Through 30 years of intransigence since signing the Oslo Peace Accords in 1993, support of terror, and indoctrination of its youth to hate Israel, the Palestinians have made it clear to all honest observers that they’re not interested in peace. They have turned down Israeli peace offer after Israeli peace offer – which is their right – but they’ve never offered their own plan or even a counteroffer.
Palestinians have spent their energy and resources on battling the Jewish state as opposed to finding a way to end the conflict. Many observers call into question whether the Palestinians even want their own state. Their leadership’s actions and policies are completely inconsistent with working towards an independent state. They seem to sabotage any process that gets them closer to their goal of a Palestinian State.
Palestinian terrorism is at one of its highest peaks. In 2023 there is an average of more than three attempted terror attacks a day. The Palestinian glorification of terrorists, its adulation of violent resistance, and its dreaded pay-to-slay program all point to a people and culture more interested in defeating Israel through violence, than establishing its own state and ending the conflict with Israel through a peace deal.

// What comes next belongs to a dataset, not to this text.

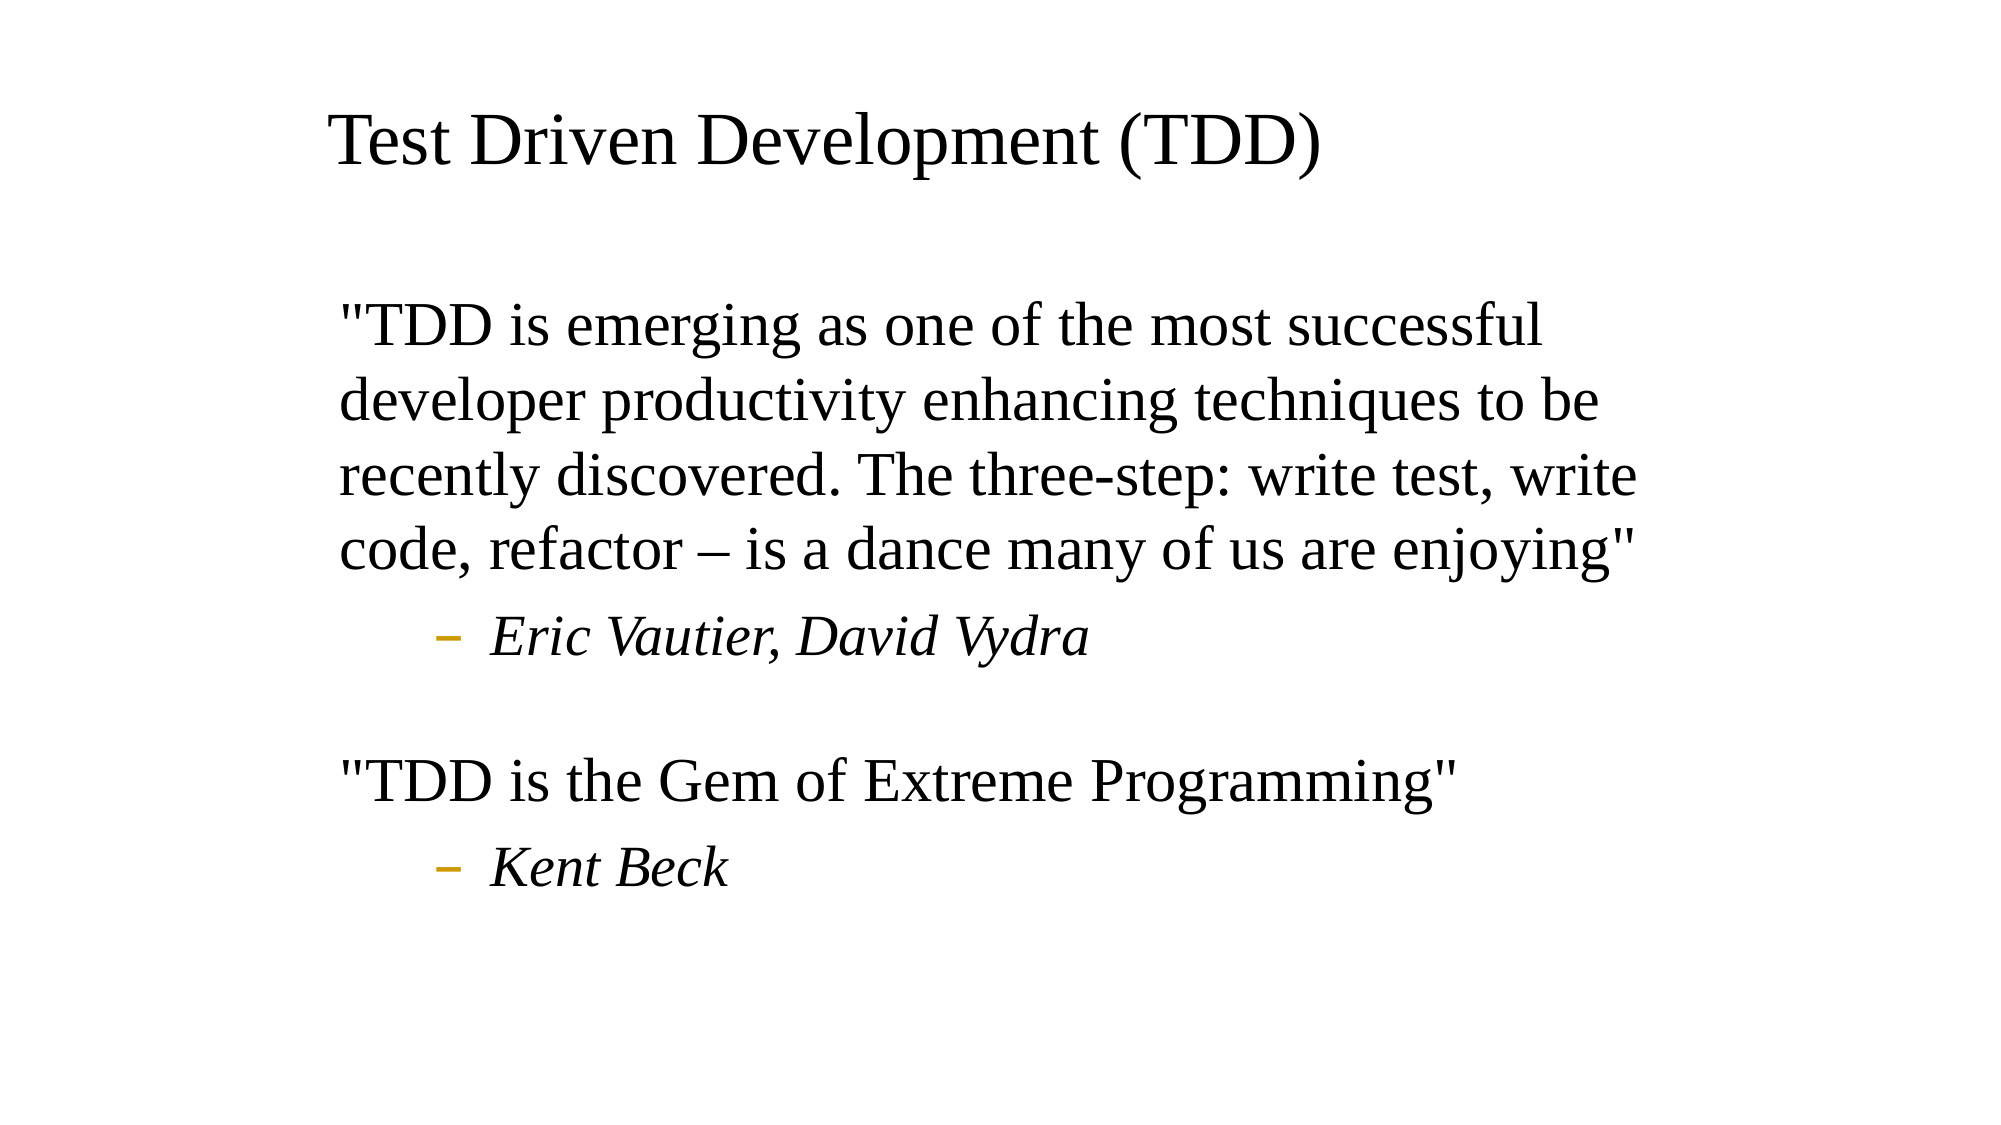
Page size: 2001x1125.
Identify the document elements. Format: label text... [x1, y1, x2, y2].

text_box Test Driven Development (TDD) [312, 24, 1700, 188]
text_box "TDD is emerging as one of the most successful developer productivity enhancing techniques to be recently discovered. The three-step: write test, write code, refactor – is a dance many of us are enjoying" Eric Vautier, David Vydra "TDD is the Gem of Extreme Programming" Kent Beck [324, 275, 1688, 1000]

It is obvious to most Israelis, and especially Israeli leadership, that the Palestinians are more interested in ending Israel than creating their own peaceful state.
Mahmoud Abbas’s antisemitism isn’t new and contrary to Palestinian apologists’ claims it is representative of the Palestinian people’s attitudes.
Although, a few days after Abbas’s statements came to light (but a month after they were broadcast to Palestinians) a select few Palestinian academics signed an open letter condemning his “morally and politically reprehensible comments,” most of those who affixed their signatures live in the United States and Europe and don’t represent the Palestinian people.
Nevertheless, besides only issuing the letter when Abbas’s comments were translated into English and spread around the world, as opposed to when Abbas made the very public comments on Palestinian TV, the letter additionally included slanderous characterizations of Israeli treatment of Palestinians. It was also signed by some of the world’s most notorious antisemites; people like Ubal Aboudi, a PFLP member, Refaat Alareer who has said, “Most Jews are evil,” and Huwaida Arraf, who equates Israel with Nazi Germany.
Palestinians had an opportunity to condemn Abbas’s antisemitism without slandering Israel – and without cynically having the world’s worst antisemites masquerade as condemning antisemitism while practicing it themselves – and they missed it. Instead, they displayed their true hateful colors. Just as no one should have been surprised by Abbas’s antisemitism, no one should be surprised by the latent antisemitism displayed by the Palestinians in response to their president’s hateful speech.
Many characterize the Israeli-Palestinian conflict as a territorial dispute, but that’s far from an accurate description. The conflict is based on centuries-old hate and traditional antisemitism. It begins with a rejection of Judaism, continues with a rejection of Jewish peoplehood and their rights to their land, and exists today in violent rejection of the Jewish State.
It is naïve to think the solution to the Israeli-Palestinian conflict will come with the creation of another Palestinian State or the splitting of Jerusalem. The conflict between Israelis and Palestinians will only be solved once age-old hate is put to rest – and the prospects of that happening soon aren’t good.
The writer is a certified interfaith hospice chaplain in Jerusalem and the mayor of Mitzpe Yeriho, Israel. She lives with her husband and six children.